MEXICO CITY (Reuters) - Mexico’s central bank has not seen signs of widespread price manipulation in the bond market, which is being probed for alleged collusion by a Mexican regulator, Banco de Mexico Governor Agustin Carstens said on Thursday.
Mexico’s antitrust agency (Cofece) in April said it was investigating alleged price manipulation in the market for government bonds and media reports said the regulator was targeting global banks operating in Mexico.
When asked if such practices were widespread in Mexico, Carstens said “to a large extent that has been absent in our markets.”
He underscored however “if there have been some events in the past, those events have not interfered with the conduction of our policies.”

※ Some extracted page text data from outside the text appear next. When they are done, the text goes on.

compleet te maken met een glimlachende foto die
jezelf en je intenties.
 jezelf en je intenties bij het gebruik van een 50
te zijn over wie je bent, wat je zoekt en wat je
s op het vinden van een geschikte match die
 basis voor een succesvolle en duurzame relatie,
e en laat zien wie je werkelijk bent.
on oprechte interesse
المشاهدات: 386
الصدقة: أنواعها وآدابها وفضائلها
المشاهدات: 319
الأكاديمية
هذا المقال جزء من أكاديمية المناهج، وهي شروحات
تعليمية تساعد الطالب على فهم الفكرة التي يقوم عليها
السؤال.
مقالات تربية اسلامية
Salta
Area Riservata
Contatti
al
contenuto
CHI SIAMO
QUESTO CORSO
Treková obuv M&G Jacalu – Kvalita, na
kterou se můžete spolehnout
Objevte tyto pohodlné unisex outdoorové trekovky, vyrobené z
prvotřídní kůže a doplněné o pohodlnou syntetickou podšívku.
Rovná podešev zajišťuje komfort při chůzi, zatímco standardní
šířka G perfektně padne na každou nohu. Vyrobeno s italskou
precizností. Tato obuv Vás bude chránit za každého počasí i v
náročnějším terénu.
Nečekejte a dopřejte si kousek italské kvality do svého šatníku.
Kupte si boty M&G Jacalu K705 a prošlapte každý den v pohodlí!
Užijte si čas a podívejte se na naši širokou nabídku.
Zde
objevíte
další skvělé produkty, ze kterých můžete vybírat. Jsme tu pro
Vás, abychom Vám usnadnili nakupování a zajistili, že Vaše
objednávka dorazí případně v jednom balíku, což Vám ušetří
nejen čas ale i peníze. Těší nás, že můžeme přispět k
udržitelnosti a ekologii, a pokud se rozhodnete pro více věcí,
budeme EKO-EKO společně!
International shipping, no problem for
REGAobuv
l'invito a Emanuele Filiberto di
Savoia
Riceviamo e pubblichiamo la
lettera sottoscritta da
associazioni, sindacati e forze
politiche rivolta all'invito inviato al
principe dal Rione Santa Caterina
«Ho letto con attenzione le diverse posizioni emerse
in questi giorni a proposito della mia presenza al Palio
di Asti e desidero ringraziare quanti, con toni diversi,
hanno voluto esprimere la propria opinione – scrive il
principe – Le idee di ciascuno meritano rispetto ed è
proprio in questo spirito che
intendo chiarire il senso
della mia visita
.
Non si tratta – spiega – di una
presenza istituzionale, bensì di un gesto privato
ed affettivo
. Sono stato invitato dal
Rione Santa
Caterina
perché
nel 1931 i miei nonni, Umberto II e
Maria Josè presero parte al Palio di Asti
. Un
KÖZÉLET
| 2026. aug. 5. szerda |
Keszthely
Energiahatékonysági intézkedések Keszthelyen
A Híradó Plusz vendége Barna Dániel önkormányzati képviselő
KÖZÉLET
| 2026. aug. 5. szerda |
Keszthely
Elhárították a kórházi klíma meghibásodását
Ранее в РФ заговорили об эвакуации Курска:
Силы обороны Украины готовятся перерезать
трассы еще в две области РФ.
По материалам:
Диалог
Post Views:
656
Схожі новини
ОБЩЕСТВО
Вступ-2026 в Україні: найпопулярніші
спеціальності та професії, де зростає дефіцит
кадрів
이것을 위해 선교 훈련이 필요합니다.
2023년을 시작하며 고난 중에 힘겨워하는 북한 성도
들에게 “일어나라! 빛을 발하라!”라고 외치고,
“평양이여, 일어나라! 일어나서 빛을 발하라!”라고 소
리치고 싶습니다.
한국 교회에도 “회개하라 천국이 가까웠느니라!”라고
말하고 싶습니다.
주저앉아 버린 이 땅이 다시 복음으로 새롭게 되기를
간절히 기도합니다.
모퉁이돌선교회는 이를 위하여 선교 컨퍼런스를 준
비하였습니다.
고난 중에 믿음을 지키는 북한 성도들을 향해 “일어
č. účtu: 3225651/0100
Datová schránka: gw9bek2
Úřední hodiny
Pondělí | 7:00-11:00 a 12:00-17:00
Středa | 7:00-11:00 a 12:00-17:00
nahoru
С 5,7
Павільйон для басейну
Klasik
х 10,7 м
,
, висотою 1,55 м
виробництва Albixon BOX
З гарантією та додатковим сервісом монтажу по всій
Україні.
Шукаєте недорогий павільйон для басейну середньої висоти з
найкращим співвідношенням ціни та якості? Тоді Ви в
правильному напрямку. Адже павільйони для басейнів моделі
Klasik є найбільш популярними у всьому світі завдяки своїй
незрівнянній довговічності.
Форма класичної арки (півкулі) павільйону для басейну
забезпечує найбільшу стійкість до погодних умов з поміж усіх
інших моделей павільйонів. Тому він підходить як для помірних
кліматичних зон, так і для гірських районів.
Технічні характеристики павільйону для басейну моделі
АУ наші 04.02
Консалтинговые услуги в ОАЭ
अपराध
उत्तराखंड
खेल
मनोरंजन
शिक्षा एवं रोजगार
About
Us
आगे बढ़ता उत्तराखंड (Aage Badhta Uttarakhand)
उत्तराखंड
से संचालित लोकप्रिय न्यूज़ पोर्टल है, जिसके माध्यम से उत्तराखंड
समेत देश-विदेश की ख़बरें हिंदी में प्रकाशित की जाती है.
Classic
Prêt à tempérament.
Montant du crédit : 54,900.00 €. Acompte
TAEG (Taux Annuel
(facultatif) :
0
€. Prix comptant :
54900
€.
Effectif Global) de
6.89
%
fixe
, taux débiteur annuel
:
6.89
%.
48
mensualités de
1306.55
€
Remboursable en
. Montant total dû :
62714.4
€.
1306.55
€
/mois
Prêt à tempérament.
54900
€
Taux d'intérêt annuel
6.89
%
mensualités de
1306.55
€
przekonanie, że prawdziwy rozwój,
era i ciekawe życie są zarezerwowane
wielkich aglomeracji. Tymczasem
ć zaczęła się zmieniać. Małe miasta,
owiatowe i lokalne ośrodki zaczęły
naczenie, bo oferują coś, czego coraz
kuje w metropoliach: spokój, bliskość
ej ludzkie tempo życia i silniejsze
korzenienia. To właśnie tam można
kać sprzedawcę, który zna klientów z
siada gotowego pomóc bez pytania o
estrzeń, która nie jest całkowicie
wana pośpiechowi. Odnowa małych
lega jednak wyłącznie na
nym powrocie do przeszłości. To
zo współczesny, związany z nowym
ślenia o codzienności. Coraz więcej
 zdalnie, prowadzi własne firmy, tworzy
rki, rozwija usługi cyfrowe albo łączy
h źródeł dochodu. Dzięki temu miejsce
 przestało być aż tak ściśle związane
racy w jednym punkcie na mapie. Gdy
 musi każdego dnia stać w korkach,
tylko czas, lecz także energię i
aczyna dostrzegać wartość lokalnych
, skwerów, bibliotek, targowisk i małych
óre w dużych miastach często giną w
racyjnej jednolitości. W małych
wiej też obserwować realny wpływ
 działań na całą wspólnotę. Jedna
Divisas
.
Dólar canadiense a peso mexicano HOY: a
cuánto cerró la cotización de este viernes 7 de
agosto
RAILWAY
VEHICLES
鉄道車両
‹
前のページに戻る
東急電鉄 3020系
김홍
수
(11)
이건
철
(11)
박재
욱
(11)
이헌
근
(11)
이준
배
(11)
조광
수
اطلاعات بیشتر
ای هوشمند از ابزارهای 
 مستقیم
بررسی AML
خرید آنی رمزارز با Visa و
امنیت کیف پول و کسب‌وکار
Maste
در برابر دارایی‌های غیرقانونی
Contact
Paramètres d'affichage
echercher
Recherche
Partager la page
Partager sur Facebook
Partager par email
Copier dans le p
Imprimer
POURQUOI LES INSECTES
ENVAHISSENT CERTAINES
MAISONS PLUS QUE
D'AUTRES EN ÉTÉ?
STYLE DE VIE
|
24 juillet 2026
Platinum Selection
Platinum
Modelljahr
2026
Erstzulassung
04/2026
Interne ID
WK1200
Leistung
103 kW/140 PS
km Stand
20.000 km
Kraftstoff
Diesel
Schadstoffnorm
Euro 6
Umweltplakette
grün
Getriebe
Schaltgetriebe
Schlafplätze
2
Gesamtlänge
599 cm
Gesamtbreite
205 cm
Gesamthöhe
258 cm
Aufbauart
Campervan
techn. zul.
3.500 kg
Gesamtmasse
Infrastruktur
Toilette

“Our own perception is that market behavior has been adequate and that the price formation mechanisms in our markets have behaved well,” he said, adding that he was not privy to the specific events that the antitrust regulator was probing.
In May, the central bank said it was preparing to implement a new code of conduct governing foreign exchange and bond trading during the second half of the year.
The codes are based on best practice forex rules published by the Bank for International Settlements’(BIS) Foreign Exchange Working Group in May.
The BIS code emerged out of market manipulation scandals where global banks were fined billions of dollars surrounding the fixing of the Libor rate and foreign exchange trading.
Carstens said the new rules would not prevent “rogue traders” and he stressed that the Cofece probe and the decision by the central bank to develop the codes of conduct were separate issues.
“One ... had to do with events that happened in a very particular time in the past, and what we are ... trying to build is to establish a much stronger foundation for the development of our markets in the future,” he said.